溫常世剛才不讓喻霁講話,喻霁就不大敢開口,可喻霁不說話,溫常世好像也不是很高興,兩個人隔老遠靜坐了一會兒,溫常世說:“我下周出院。”

喻霁想了想,說:“提早了?”

溫常世靠着床枕,意有所指地說:“該露面了。”

喻霁先是點頭,後來忽然想到,溫常世出院之後,他大概就不能再跟溫常世見面了,溫常世沒病給他探了。但比起溫常世一直住院,當然還是他健康最好。喻霁強迫自己別去想不能再見的事,問溫常世:“你出院之前我還能來一次嗎?”

溫常世“嗯”了一聲,喻霁便說:“我給你訂了一份康複禮物,不知道到時候來不來得及給你。”

喻霁不知道送什麽合适,送跟以前有關的東西暗示性太明顯,也不太好,就訂了一支表,跟溫常世之前那支差不多價格。

表有點貴,邵英祿親自打電話過來問他買了什麽,喻霁臉不紅心不跳地說朱白露覺得他之前戴的表檔次太差配不上她,邵英祿立即誇喻霁買得好,讓喻霁給朱白露也帶一支。

溫常世看他一眼,沒說什麽,喻霁便輕快地說:“希望溫總不要嫌棄。”

喻霁悶在口罩的聲音有些輕,眼睛微微眯起,看着溫常世,他想起不知什麽時候聽周億說過,溫常世會把別人送的東西轉手扔給周億,就又叮囑溫常世說:“不喜歡你就随便找個地方放着,不要送別人。”

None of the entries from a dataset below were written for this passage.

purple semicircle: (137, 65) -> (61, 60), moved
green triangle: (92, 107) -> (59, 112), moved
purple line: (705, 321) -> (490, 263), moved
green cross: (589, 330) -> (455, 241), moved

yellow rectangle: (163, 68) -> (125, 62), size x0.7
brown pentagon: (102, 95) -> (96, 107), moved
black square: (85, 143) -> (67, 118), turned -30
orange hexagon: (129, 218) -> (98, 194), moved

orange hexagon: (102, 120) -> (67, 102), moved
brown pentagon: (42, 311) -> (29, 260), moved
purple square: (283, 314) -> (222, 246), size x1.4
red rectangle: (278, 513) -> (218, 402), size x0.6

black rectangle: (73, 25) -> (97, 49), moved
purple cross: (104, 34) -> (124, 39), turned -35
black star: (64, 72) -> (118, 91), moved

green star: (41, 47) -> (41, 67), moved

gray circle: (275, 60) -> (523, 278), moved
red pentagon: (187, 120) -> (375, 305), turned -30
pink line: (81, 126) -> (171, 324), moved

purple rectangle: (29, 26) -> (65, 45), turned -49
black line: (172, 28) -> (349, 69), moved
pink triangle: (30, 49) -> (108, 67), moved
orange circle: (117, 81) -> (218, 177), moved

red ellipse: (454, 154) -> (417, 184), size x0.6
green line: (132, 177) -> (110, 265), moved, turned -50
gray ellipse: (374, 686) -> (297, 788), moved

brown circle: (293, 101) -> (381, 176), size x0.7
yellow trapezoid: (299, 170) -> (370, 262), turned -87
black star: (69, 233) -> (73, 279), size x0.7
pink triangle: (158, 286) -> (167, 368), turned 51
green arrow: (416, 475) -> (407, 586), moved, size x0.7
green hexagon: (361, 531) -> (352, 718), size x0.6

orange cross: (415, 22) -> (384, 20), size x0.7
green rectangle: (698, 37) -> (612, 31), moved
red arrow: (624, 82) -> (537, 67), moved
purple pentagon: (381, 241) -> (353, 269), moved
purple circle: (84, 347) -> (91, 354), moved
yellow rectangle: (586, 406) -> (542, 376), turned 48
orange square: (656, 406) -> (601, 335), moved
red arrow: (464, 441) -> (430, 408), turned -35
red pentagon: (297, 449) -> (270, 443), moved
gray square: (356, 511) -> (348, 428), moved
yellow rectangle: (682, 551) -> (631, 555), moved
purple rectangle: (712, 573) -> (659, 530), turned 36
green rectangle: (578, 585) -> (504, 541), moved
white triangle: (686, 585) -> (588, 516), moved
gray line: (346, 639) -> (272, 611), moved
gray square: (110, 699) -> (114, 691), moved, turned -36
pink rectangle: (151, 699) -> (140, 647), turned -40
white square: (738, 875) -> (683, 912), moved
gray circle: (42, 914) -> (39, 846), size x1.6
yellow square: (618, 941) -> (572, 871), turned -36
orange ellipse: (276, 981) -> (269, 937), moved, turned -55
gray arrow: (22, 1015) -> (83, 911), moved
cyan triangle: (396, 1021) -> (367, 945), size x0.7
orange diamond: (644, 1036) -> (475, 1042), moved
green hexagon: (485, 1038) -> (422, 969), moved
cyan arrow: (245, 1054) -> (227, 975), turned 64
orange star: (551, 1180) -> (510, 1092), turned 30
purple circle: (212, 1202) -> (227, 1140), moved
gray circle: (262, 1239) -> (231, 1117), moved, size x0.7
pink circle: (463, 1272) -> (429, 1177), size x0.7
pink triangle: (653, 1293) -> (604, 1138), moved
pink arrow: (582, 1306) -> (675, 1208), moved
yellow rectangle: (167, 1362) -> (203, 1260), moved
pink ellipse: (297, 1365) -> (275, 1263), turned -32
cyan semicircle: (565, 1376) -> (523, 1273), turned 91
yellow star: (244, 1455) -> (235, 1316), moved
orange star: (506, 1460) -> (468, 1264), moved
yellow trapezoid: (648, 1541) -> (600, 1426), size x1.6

溫常世不置可否地點點頭,喻霁松了口氣,他又問溫常世:“你怎麽不問我是什麽?”

看喻霁高高興興地看着自己,溫常世頓了一下。如果是別人這麽問他,溫常世不是說“沒興趣”就是根本不會回答,但如若對喻霁這麽說,喻霁肯定會很不高興,所以他最後還是問喻霁:“是什麽?”

“哦,”喻霁眼睛又眯了一下,說,“不告訴你。”

說完喻霁突然又咳嗽了幾聲。咳完了,喻霁不好意思地站起來,說流感傳染源還是走吧,在十米開外的地方跟溫常世揮手拜拜,轉身就走。

病房裏沒別人了,溫常世看了看時間,喻霁只坐了四十分鐘,比以前待得都短。

喻霁走出去,正好見周億和助理走進來。

周億有些意外地問喻霁:“這就走了?”

喻霁點頭說:“下周他什麽時候出院啊,我還想來一次。”

周億看了看行程,說:“周二。”

喻霁面上露出了些為難的神色。

周二跟今天太近了,喻霁要來茂市,怎麽也要提早到周一,朱白露可能不大方便,也不一定願意。

他對周億說:“我趕不及過來了,不過有個禮物想給他,你能不能幫我轉交?”

周億一口答應,喻霁就放心地回去了。

沒想到到了晚上,周億又給喻霁打電話,委婉地說轉交不大方便。

喻霁有點無奈地說好,心說想送溫常世東西真的很難,不知道寄到他們集團大樓前臺會不會被拒簽。